SOURCE TEXT »

────────────────

Back home late from work? Well this dish is low-carb in a hurry! Having said that, there’s no compromise on flavour, and you still get that wonderful home-cooked taste and feel! So if it’s nurture you’re after; what could be more delicious than meatballs in a rich tomato sauce covered with cheese?? Few things, I’ll wager!
As is the case with all the recipes on this site, there’s no gluten involved, so those with allergies or gluten-intolerance can tuck in without issue. Because the levels of carbohydrate are incredibly low, type 1&2 diabetics need have no fears over blood-sugar spikes or insulin-matching. This is LCHF to the core, so ketogenic-dieters and paleo-fans are all welcome at the table! There’s plenty to go around!
When I say ‘spicy chilli-beef meatballs’, the chilli is predominantly included in the sauce. If you have more time however, you can add this to the meatball mix itself. I was up against the clock to get a meal on the table, so I took the short-cut. I leave it up to you which route you follow.
Start by making your sauce. Finely slice leek, shallots or onion and sauté these in olive-oil and butter until tender and translucent. Add 2 crushed cloves of garlic and a sprinkle of dried chilli-flakes (to taste). Cook for a minute, then pour on a centimetre’s depth of port, enjoying the ‘sigh’ as it hits the pan.

────────────────

TASK INSTRUCTIONS »
1. Which lines of the records contain the word "country"? Show each of them.
2. Write the next part of the meatball recipe, picking up after its last sentence.
The recipe and the records are unrelated to each other.

────────────────

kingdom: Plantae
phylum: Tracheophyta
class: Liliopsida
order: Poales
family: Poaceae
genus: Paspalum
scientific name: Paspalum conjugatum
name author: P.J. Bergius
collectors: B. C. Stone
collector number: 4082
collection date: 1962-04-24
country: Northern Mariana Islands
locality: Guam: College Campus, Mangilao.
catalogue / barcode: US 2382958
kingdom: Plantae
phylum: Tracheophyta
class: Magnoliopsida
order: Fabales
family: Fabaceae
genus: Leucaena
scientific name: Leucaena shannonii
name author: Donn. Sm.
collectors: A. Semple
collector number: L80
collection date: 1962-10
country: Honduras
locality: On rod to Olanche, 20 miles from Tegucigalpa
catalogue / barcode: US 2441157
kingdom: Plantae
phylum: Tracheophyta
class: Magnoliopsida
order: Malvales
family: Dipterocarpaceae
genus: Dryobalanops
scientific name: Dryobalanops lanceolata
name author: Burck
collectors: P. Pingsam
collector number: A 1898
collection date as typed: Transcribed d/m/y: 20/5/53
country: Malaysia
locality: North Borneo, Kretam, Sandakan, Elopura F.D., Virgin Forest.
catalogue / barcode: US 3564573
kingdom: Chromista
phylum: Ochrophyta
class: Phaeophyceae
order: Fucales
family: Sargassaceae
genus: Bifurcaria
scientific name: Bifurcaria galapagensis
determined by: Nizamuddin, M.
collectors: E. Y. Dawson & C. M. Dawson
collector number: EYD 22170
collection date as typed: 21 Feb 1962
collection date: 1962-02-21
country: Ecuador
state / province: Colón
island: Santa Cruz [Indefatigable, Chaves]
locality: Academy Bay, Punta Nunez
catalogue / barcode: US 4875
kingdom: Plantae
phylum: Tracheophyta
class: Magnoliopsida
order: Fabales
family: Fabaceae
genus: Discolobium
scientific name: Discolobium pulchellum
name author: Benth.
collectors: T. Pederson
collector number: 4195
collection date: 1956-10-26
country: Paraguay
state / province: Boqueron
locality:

────────────────

RESULTS FOR THE EXERCISE »
1.
country: Northern Mariana Islands
country: Honduras
country: Malaysia
country: Ecuador
country: Paraguay

2.
Wine is not great on a ketogenic-diet due to its relatively high sugar content. To avoid opening a bottle just for cooking, I keep two bottles in the cupboard – one of dry vermouth, to take the place of white wine; and another of port to serve as red. Neither of these suffer from being consumed over a long period of time, plus it makes things considerably cheaper in the long run.
Strain the liquid from half a can of tomatoes and add these to the pan, plus a little water to be getting on with. Why not simply use the tomato juice? Carbs. Crumble in a beef stock-cube and a teaspoon full of mixed, dried herbs. Simmer for 20 minutes until thick and glossy.
Meanwhile make your meatballs. Season your minced beef with a generous hand and sprinkle in half a teaspoon of hot-chilli-powder. You can use fresh chillies if you wish, but I was trying to cut down on labour so opted for the powder. You can also buy excelled ‘pre-formed’ fresh-meatballs from most supermarkets. If that is your chosen option, simply dust these with a light-coating of chilli-powder and cook in the same way.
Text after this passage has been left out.